## [EXERCISE GOAL]
Select the lines of the records containing the word "nueva" and list them.

╔══

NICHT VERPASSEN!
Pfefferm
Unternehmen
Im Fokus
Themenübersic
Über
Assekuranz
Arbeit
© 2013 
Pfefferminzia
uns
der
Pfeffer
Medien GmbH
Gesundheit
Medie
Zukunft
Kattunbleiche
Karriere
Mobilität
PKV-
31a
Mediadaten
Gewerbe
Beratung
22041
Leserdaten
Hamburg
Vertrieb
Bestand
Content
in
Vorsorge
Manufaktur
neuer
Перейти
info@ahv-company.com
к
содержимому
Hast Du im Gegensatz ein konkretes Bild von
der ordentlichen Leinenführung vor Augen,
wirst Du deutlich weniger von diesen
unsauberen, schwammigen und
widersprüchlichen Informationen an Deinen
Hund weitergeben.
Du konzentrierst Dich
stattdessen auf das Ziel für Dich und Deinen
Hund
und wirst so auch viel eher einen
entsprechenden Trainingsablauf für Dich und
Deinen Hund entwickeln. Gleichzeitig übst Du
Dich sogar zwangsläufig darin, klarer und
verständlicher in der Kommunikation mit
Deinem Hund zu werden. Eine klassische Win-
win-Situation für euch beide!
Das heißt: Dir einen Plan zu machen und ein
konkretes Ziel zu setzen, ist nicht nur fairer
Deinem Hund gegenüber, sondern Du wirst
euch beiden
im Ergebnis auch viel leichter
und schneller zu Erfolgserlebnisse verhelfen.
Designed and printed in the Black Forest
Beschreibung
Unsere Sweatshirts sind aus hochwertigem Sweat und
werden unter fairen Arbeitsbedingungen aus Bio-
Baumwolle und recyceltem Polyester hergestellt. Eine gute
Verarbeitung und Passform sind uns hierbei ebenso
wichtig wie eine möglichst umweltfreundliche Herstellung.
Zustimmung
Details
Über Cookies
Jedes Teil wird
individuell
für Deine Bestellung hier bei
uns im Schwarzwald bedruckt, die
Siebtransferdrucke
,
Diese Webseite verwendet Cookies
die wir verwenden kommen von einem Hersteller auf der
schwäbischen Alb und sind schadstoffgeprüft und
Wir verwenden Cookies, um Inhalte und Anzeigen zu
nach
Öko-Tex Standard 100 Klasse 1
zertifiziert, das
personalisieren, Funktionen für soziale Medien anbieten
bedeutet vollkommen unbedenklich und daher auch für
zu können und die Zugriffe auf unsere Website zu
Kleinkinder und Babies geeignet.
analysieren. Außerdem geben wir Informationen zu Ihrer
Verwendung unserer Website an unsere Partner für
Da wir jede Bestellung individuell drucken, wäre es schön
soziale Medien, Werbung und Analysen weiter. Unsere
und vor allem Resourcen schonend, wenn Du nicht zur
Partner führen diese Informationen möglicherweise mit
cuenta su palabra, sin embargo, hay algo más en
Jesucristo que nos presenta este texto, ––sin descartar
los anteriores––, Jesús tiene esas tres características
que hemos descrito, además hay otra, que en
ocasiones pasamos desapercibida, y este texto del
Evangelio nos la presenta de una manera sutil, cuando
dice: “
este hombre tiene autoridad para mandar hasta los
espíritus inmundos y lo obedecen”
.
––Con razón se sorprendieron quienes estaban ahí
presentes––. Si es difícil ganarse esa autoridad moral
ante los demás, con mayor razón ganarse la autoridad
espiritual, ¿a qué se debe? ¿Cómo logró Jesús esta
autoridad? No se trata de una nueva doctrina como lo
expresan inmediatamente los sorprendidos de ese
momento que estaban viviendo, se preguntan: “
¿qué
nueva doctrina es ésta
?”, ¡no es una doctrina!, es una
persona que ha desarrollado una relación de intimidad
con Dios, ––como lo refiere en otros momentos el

╚══

## [YOUR RESPONSE]
autoridad? No se trata de una nueva doctrina como lo
nueva doctrina es ésta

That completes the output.